59, San Francisco, CA
Since testing positive in 1986, Nancer has been using her art as a tool to fight stigma and to educate and empower. A grantee of the California Arts Council for many years, she has taught printmaking at SOMARTS, been an art teacher in San Francisco and Oakland, and worked as an artist-in-residence at the University of San Francisco. She also works at Hospitality House, a drop-in art center for homeless and disenfranchised people. As she ages, Nancer says, her art grows more socially and politically oriented. Lately she has been focusing on older women, whom she feels are sorely underrepresented in HIV/AIDS conversations; for example, she approaches this subject by silkscreening pictures of older women onto the soles of men’s shoes.
57, San Diego, CA
Wanda was a social worker living in Indiana when she was diagnosed in 1996. Though frightened, she began educating herself on her new status, which led her to The Aliveness Project of Northwest Indiana. In 1997, the AIDS service organization offered her a job as a community spokesperson and later acare coordinator. In 2012, she retired to California, where she went right back to activism. Today she’s a health educator with the San Ysidro Health Center’s Women Partners Program, promoting HIV prevention services among women who are intimate partners of incarcerated or recently released men. Wanda has devoted herself to empowering and educating other women the way The Aliveness Project helped her so many years ago.
68, Forestville, CA
Short of finding a cure, one of the biggest wins in the fight against AIDS would be the development of a vaccine.

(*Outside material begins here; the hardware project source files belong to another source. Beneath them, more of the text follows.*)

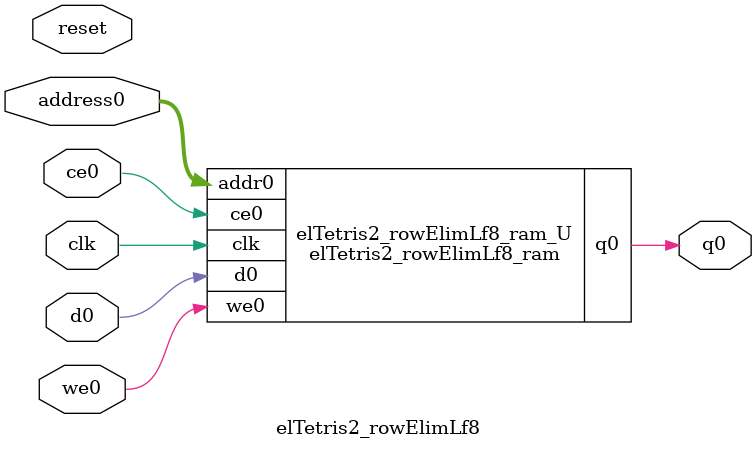
<source format=v>

`timescale 1 ns / 1 ps
module elTetris2_rowElimLf8_ram (addr0, ce0, d0, we0, q0,  clk);

parameter DWIDTH = 1;
parameter AWIDTH = 6;
parameter MEM_SIZE = 40;

input[AWIDTH-1:0] addr0;
input ce0;
input[DWIDTH-1:0] d0;
input we0;
output reg[DWIDTH-1:0] q0;
input clk;

(* ram_style = "distributed" *)reg [DWIDTH-1:0] ram[0:MEM_SIZE-1];




always @(posedge clk)  
begin 
    if (ce0) 
    begin
        if (we0) 
        begin 
            ram[addr0] <= d0; 
            q0 <= d0;
        end 
        else 
            q0 <= ram[addr0];
    end
end


endmodule


`timescale 1 ns / 1 ps
module elTetris2_rowElimLf8(
    reset,
    clk,
    address0,
    ce0,
    we0,
    d0,
    q0);

parameter DataWidth = 32'd1;
parameter AddressRange = 32'd40;
parameter AddressWidth = 32'd6;
input reset;
input clk;
input[AddressWidth - 1:0] address0;
input ce0;
input we0;
input[DataWidth - 1:0] d0;
output[DataWidth - 1:0] q0;



elTetris2_rowElimLf8_ram elTetris2_rowElimLf8_ram_U(
    .clk( clk ),
    .addr0( address0 ),
    .ce0( ce0 ),
    .d0( d0 ),
    .we0( we0 ),
    .q0( q0 ));

endmodule


</source>
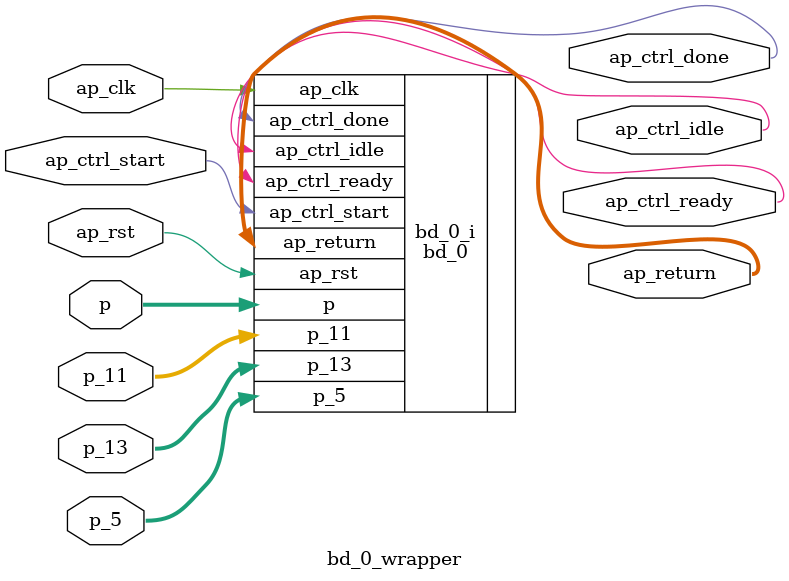
<source format=v>
`timescale 1 ps / 1 ps

module bd_0_wrapper
   (ap_clk,
    ap_ctrl_done,
    ap_ctrl_idle,
    ap_ctrl_ready,
    ap_ctrl_start,
    ap_return,
    ap_rst,
    p,
    p_11,
    p_13,
    p_5);
  input ap_clk;
  output ap_ctrl_done;
  output ap_ctrl_idle;
  output ap_ctrl_ready;
  input ap_ctrl_start;
  output [7:0]ap_return;
  input ap_rst;
  input [63:0]p;
  input [7:0]p_11;
  input [63:0]p_13;
  input [15:0]p_5;

  wire ap_clk;
  wire ap_ctrl_done;
  wire ap_ctrl_idle;
  wire ap_ctrl_ready;
  wire ap_ctrl_start;
  wire [7:0]ap_return;
  wire ap_rst;
  wire [63:0]p;
  wire [7:0]p_11;
  wire [63:0]p_13;
  wire [15:0]p_5;

  bd_0 bd_0_i
       (.ap_clk(ap_clk),
        .ap_ctrl_done(ap_ctrl_done),
        .ap_ctrl_idle(ap_ctrl_idle),
        .ap_ctrl_ready(ap_ctrl_ready),
        .ap_ctrl_start(ap_ctrl_start),
        .ap_return(ap_return),
        .ap_rst(ap_rst),
        .p(p),
        .p_11(p_11),
        .p_13(p_13),
        .p_5(p_5));
endmodule

</source>
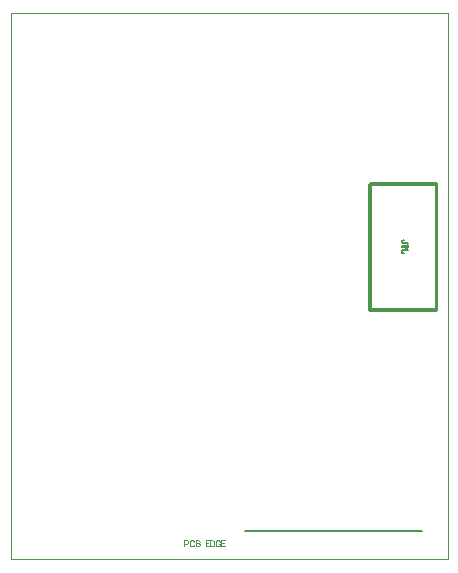
<source format=gm1>
G04*
G04 #@! TF.GenerationSoftware,Altium Limited,Altium Designer,21.6.4 (81)*
G04*
G04 Layer_Color=16711935*
%FSLAX24Y24*%
%MOIN*%
G70*
G04*
G04 #@! TF.SameCoordinates,8E317252-C3AD-47CA-8584-9DD6DEF08156*
G04*
G04*
G04 #@! TF.FilePolarity,Positive*
G04*
G01*
G75*
%ADD10C,0.0079*%
%ADD11C,0.0039*%
%ADD13C,0.0050*%
%ADD14C,0.0100*%
%ADD84C,0.0000*%
D10*
X19868Y37030D02*
X25774D01*
D11*
X17860Y36625D02*
X17946D01*
X17975Y36634D01*
X17984Y36644D01*
X17994Y36663D01*
Y36691D01*
X17984Y36710D01*
X17975Y36720D01*
X17946Y36729D01*
X17860D01*
Y36530D01*
X18181Y36682D02*
X18172Y36701D01*
X18153Y36720D01*
X18134Y36729D01*
X18096D01*
X18077Y36720D01*
X18057Y36701D01*
X18048Y36682D01*
X18038Y36653D01*
Y36606D01*
X18048Y36577D01*
X18057Y36558D01*
X18077Y36539D01*
X18096Y36530D01*
X18134D01*
X18153Y36539D01*
X18172Y36558D01*
X18181Y36577D01*
X18237Y36729D02*
Y36530D01*
Y36729D02*
X18323D01*
X18352Y36720D01*
X18361Y36710D01*
X18371Y36691D01*
Y36672D01*
X18361Y36653D01*
X18352Y36644D01*
X18323Y36634D01*
X18237D02*
X18323D01*
X18352Y36625D01*
X18361Y36615D01*
X18371Y36596D01*
Y36568D01*
X18361Y36549D01*
X18352Y36539D01*
X18323Y36530D01*
X18237D01*
X18696Y36729D02*
X18573D01*
Y36530D01*
X18696D01*
X18573Y36634D02*
X18649D01*
X18730Y36729D02*
Y36530D01*
Y36729D02*
X18796D01*
X18825Y36720D01*
X18844Y36701D01*
X18854Y36682D01*
X18863Y36653D01*
Y36606D01*
X18854Y36577D01*
X18844Y36558D01*
X18825Y36539D01*
X18796Y36530D01*
X18730D01*
X19051Y36682D02*
X19041Y36701D01*
X19022Y36720D01*
X19003Y36729D01*
X18965D01*
X18946Y36720D01*
X18927Y36701D01*
X18917Y36682D01*
X18908Y36653D01*
Y36606D01*
X18917Y36577D01*
X18927Y36558D01*
X18946Y36539D01*
X18965Y36530D01*
X19003D01*
X19022Y36539D01*
X19041Y36558D01*
X19051Y36577D01*
Y36606D01*
X19003D02*
X19051D01*
X19220Y36729D02*
X19096D01*
Y36530D01*
X19220D01*
X19096Y36634D02*
X19172D01*
D13*
X25300Y46405D02*
X25148D01*
X25119Y46395D01*
X25110Y46385D01*
X25100Y46366D01*
Y46347D01*
X25110Y46328D01*
X25119Y46319D01*
X25148Y46309D01*
X25167D01*
X25262Y46456D02*
X25271Y46475D01*
X25300Y46504D01*
X25100D01*
X25320Y46645D02*
X25168D01*
X25139Y46654D01*
X25130Y46664D01*
X25120Y46683D01*
Y46702D01*
X25130Y46721D01*
X25139Y46731D01*
X25168Y46740D01*
X25187D01*
X25282Y46594D02*
X25291Y46575D01*
X25320Y46546D01*
X25120D01*
D14*
X26245Y44410D02*
Y48600D01*
X24015D02*
X26245D01*
X24015Y44410D02*
Y48600D01*
Y44410D02*
X26245D01*
X24035Y48639D02*
X26265D01*
X24035Y44450D02*
Y48639D01*
Y44450D02*
X26265D01*
Y48639D01*
D84*
X26640Y36100D02*
Y54300D01*
X12080D02*
X26640D01*
X12080Y36100D02*
Y54300D01*
Y36100D02*
X26640D01*
M02*

</source>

Bill has advocated for a vaccine since 1990, through ACT UP New York and ACT UP Golden Gate, and through work with several clinical trial networks of the National Institutes of Health, where he helped establish community advisory boards and served as a community representative on management groups of the trial networks. In 1995, he co-founded AVAC (which provides global advocacy for HIV prevention), and today he’s the director of the Global HIV Vaccine Enterprise. What’s more, Bill is now leading efforts to promote coordination and collaboration among HIV vaccine researchers, developers and funders.
52, Sacramento, Ca
She’s the education, testing and outreach coordinator at First Step Wellness Center, but Acintia’s HIV advocacy extends throughout California (the state legislature recognized her for community involvement) and all the way to Ethiopia (where she helped set up the CDC’s HIV prevention program Sister to Sister). Back home, she’s an ally with Positive Women’s Network–USA, she co-founded the Woman 2 Woman support group for African-American women, she’s the previous chair of the Faith-Based Action Coalition, and she’s a ministry leader at Chosen Few Ministry. Oh, and one other thing: She’s the very proud mother of four college graduates.
These are but a few of the powerful people living with HIV and AIDS who continue to make powerful contributions in the fight.